The financial challenge of running a small, public hospital is top of mind for Doug Dippel, the CEO of Rolling Plains Memorial Hospital in Sweetwater, an 86-bed facility with a 24-hour emergency department. He said some rural hospitals have turned to cosmetic treatments like Botox to help make ends meet, but he thinks publicly funded hospitals should find ways to remain solvent while focusing on patients’ needs.
Before Dippel started as CEO, meeting those needs meant that Rolling Plains created a dialysis center to compensate for another that closed in a neighboring county. And in 2021, when the hospital’s community assessment showed that mental health concerns, as he puts it, “just kind of jumped off the charts,” it meant looking to make counselors available.
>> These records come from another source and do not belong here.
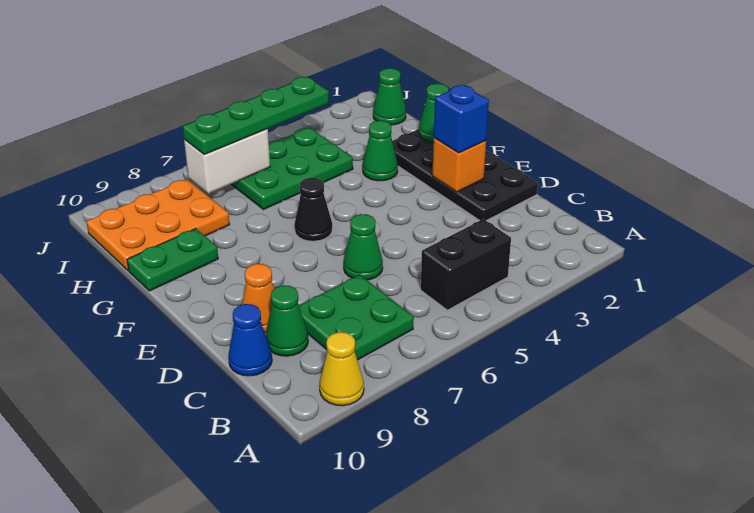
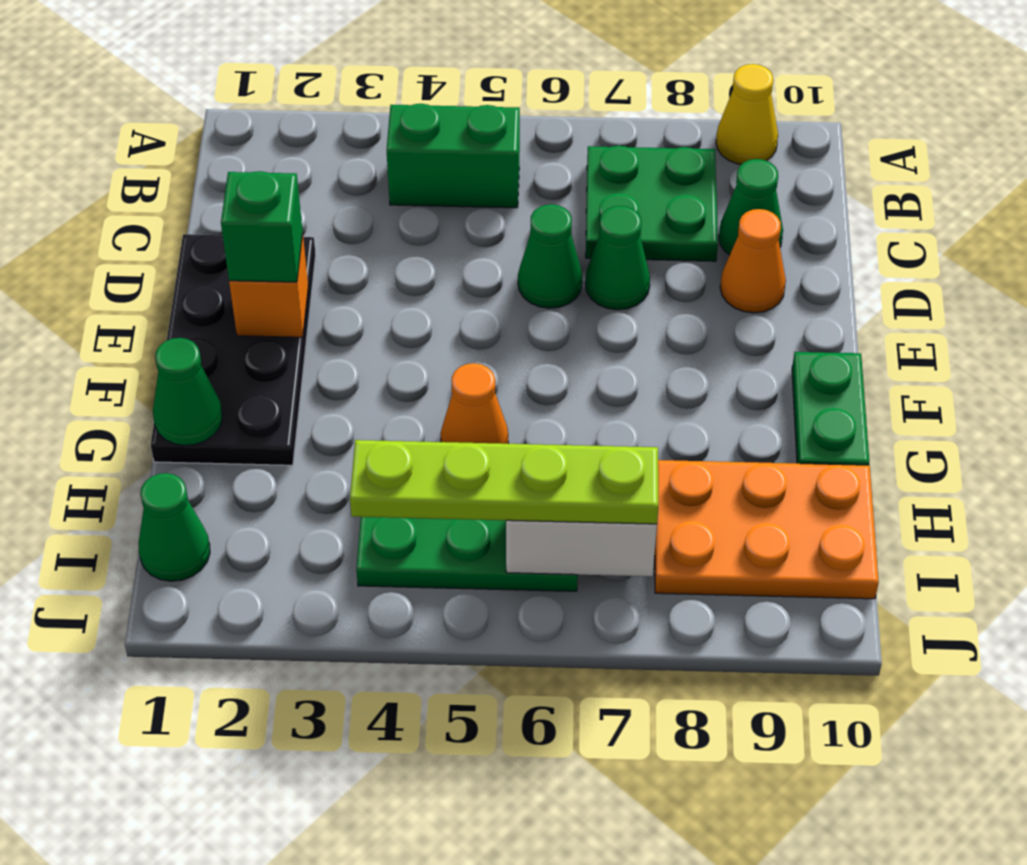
black brick B4:B5 level 1 -> green brick B4:B5 level 1
blue cone C10 level 1 -> none
blue brick E2 level 3 -> green brick E2 level 3
black cone F6 level 1 -> none
green cone G3 level 1 -> green cone D7 level 1
none -> orange cone G5 level 1
green plate G9:G10 level 1 -> green plate F10:G10 level 1
green plate I4:I7 level 3 -> lime plate I4:I7 level 3

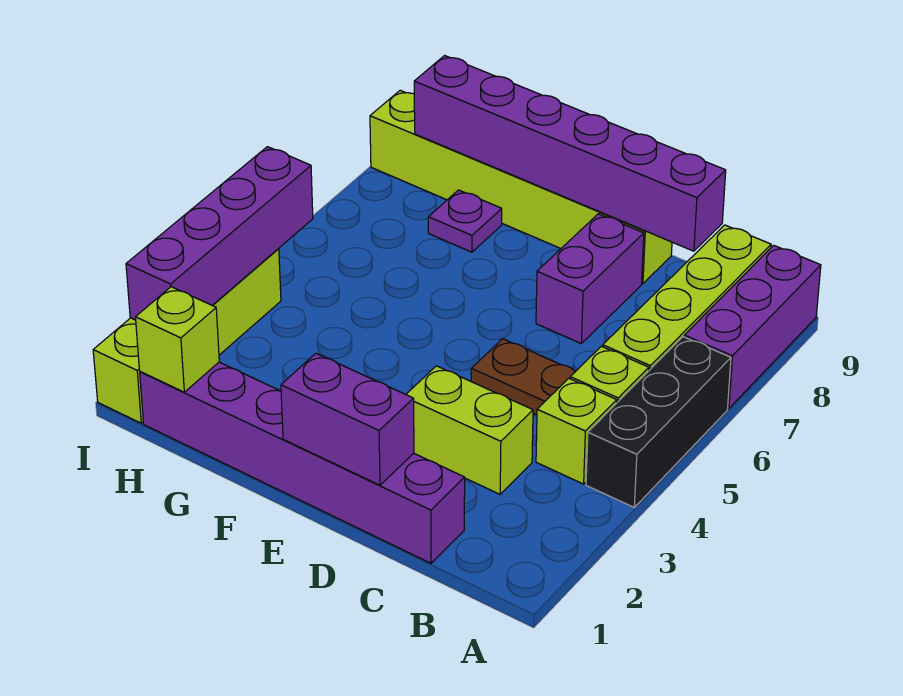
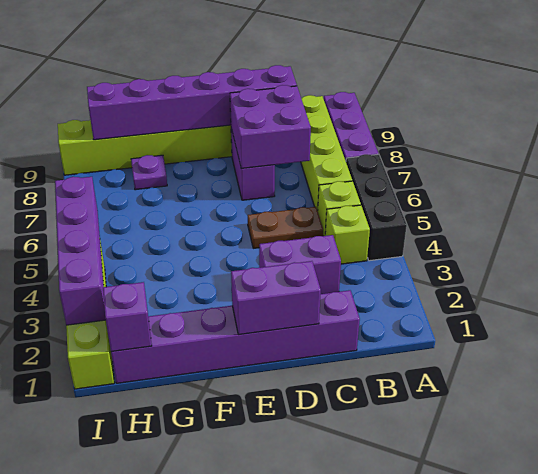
lime brick C3:D3 level 1 -> purple brick C3:D3 level 1
none -> purple brick C7:D8 level 2
lime brick H1 level 2 -> purple brick H1 level 2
“The county hospital should be doing something about addressing the number one need of the county,” Dippel said. “And we’ve been serious about it, and we’ve been willing to put the money behind it.”
For Rolling Plains, addressing the issue first required confronting healthcare workforce shortages that are even worse in rural areas. The hospital previously had one counselor—Dippel said “no other little hospitals even had that”—who left at the start of the COVID-19 pandemic for a higher-paying job in Dallas. (HHS’s annual report on rural mental health notes that COVID-19 exacerbated existing workforce shortages by encouraging many counselors to switch to private, telehealth practices.)
The only other local alternative he found was Katie Carter, a former counselor at the Robertson Unit, the maximum security prison in Abilene.
By the time Dippel reached out, Carter’s “sunshine and rainbow” aspirations had come crashing down: She felt unable to really make a difference with incarcerated adults at the unit, who seemed so deeply affected by how they’d been raised and decisions they’d already made.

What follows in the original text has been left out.